The conversations between David Sylvester and Francis Bacon, for instance, were conducted over an impressive twenty-five-year period, evidence of an incredible trust and intimacy. Sylvester poured a lifetime of critical scrutiny of Bacon’s work into this project, while Bacon proved thoughtful and responsive in return. Bacon was indeed a captivating talker and revealed much about how accidental processes shape his work.
This then brings us to the beautifully bound volume of Footnotes for the Panther: Conversations between William Kentridge and Denis Hirson, which sees two old friends, the South African novelist, essayist and poet and the South African artist and latterly opera director and designer of stage sets (elaborate extensions of his artistic practice), together over a series of ten conversations.

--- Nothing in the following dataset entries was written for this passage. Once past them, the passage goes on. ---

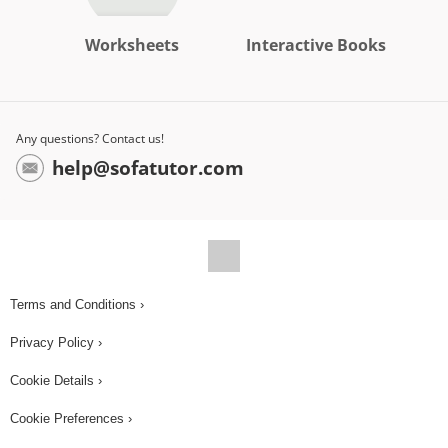
Worksheets
Interactive Books
Any questions? Contact us!
help@sofatutor.com
Terms and Conditions ›
Privacy Policy ›
Cookie Details ›
Cookie Preferences ›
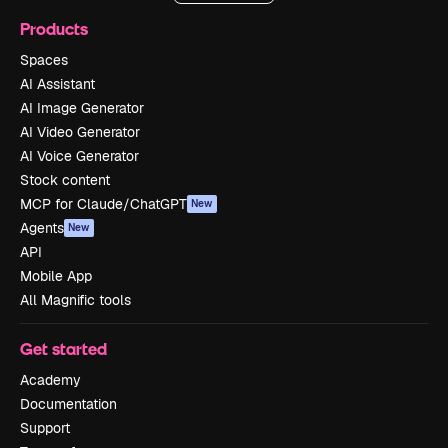
Products
Spaces
AI Assistant
AI Image Generator
AI Video Generator
AI Voice Generator
Stock content
MCP for Claude/ChatGPT
New
Agents
New
API
Mobile App
All Magnific tools
Get started
Academy
Documentation
Support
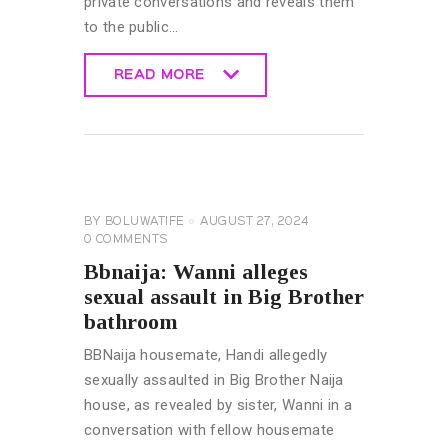
private conversations and reveals them
to the public…
READ MORE
READ MORE
BIG
BROTHER
NAIJA
GENERAL
BY
BOLUWATIFE
AUGUST 27, 2024
0
COMMENTS
Bbnaija: Wanni alleges
sexual assault in Big Brother
bathroom
BBNaija housemate, Handi allegedly
sexually assaulted in Big Brother Naija
house, as revealed by sister, Wanni in a
conversation with fellow housemate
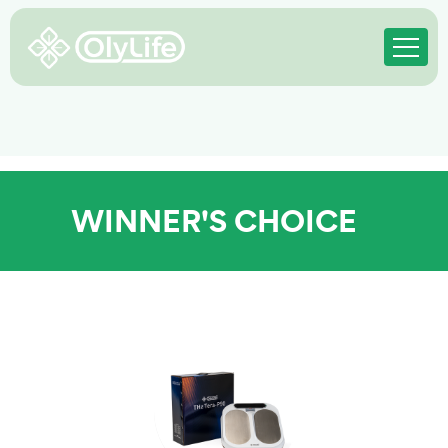
WINNER'S CHOICE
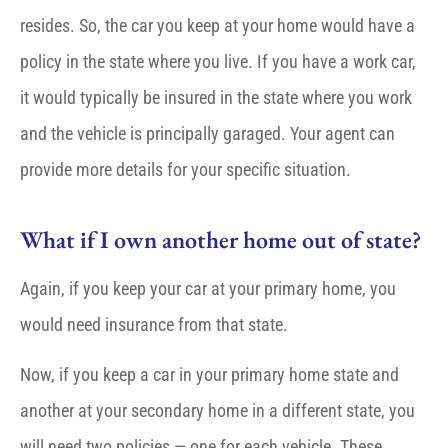
resides. So, the car you keep at your home would have a
policy in the state where you live. If you have a work car,
it would typically be insured in the state where you work
and the vehicle is principally garaged. Your agent can
provide more details for your specific situation.
What if I own another home out of state?
Again, if you keep your car at your primary home, you
would need insurance from that state.
Now, if you keep a car in your primary home state and
another at your secondary home in a different state, you
will need two policies — one for each vehicle. These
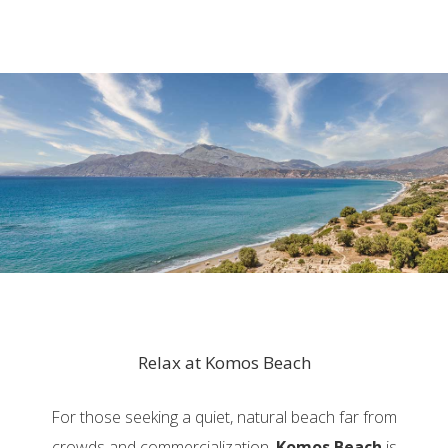
Relax at Komos Beach
For those seeking a quiet, natural beach far from
crowds and commercialization,
Komos Beach
is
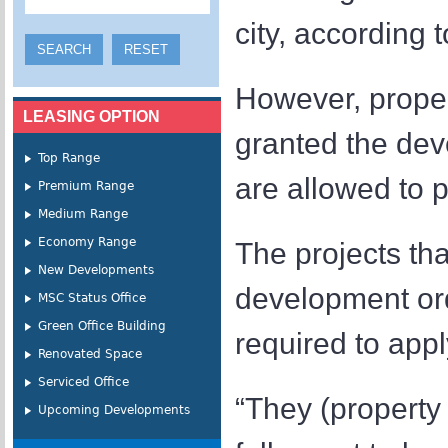
city, according 
However, proper
LEASING OPTION
granted the dev
Top Range
are allowed to 
Premium Range
Medium Range
Economy Range
The projects th
New Developments
development or
MSC Status Office
Green Office Building
required to appl
Renovated Space
Serviced Office
“They (property
Upcoming Developments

These take place over five years. The first conversation happens in 2010 in front of an audience at the Jeu de Puame, Paris, on the eve of a retrospective exhibition covering Kentridge’s work from 1979 to 2008; the last is just the two of them, in 2015, at the restaurant of the EYE Film Institute, Amsterdam, during an exhibition of Kentridge’s film and animation work. The penultimate conversation also takes places in Amsterdam, just a day earlier, where Kentridge is also in the city for rehearsals of Alban Berg’s Lulu at the Dutch National Opera, a production that goes full Dada and German Expressionist theatre, two movements that have provided great inspiration for the artist, and not just in his opera work. That production will go on to tour internationally and to great critical acclaim.
The title of the book makes reference to a short poem by Rilke, reproduced here, in which a caged panther, “Supple, strong, elastic in his pacing” becomes a metaphor for imprisoned consciousness and the urge to be free, to express one’s innate nature. In fact, it’s doubly fitting as a title: Rilke was nothing if not deeply and empathetically attuned to the creative processes of visual artists. He had also worked closely with Rodin in his 20s as the artist’s assistant and was profoundly inspired by their long and fruitful conversations. The poem itself was inspired by Rodin’s sculpture of a panther, after which Rilke went and saw a real captive panther at the Jardin des Plantes. Kentridge’s drawing of a prowling panther merging into the bars of a cage adorn the front of the book, and is part of an elaborate animated backdrop for a contemporary opera Paper Music, in collaboration with composer Philip Miller.
It’s clear that the conversations between Kentridge and Hirson have proved enormously fruitful too, and the subjects under discussion range across the political and aesthetic landscape of Kentridge’s work, with each conversation focusing on the work being presented at the particular location where they meet.
“It would be obtuse to deny that Kentridge’s early work at least is wedded in large part to that particular troubled landscape of his youth“
Both Kentridge and Hirson grew up in the prosperous white suburbs of North Johannesburg as near contemporaries in the sixties and seventies, though they didn’t get to know each other well until adulthood. As Hirson explains in his introduction, they were acutely aware from an early age of the violent politics of Apartheid, and, since they are both descended from Eastern European Jewish families, the shadow of the pogroms their families had escaped from had an unspoken resonance for them, despite their own privileges. Kentridge’s father, for instance, represented the family of Steve Biko at the inquest into the anti-Apartheid campaigner’s death at the hands police, and he was also part of Nelson Mandela’s legal team during Mandela’s twenty-seven-year imprisonment.
Kentridge is keen to underscore his work’s universality. “In the end I am going to explore life on earth or I am going to explore death. There are no big themes I would mention apart from those.” You can either take that as a banal observation or one that underscores his bold ambition, but either way, it would be obtuse to deny that Kentridge’s early work at least is wedded in large part to that particular troubled landscape of his youth, and continues to feed it.
For an artist whose imagery is also embedded in text—where pages of books, for instance, are often used as a canvas and them filmed as a flip-page animation—Kentridge offers plenty of keen insights here into his expansive imagination. Footnotes for the Panther dispels the notion that artists can’t be writers in one fell swoop.
Footnotes for the Panther: Conversation between William Kentridge and Denis Hirson, Fourthwall books.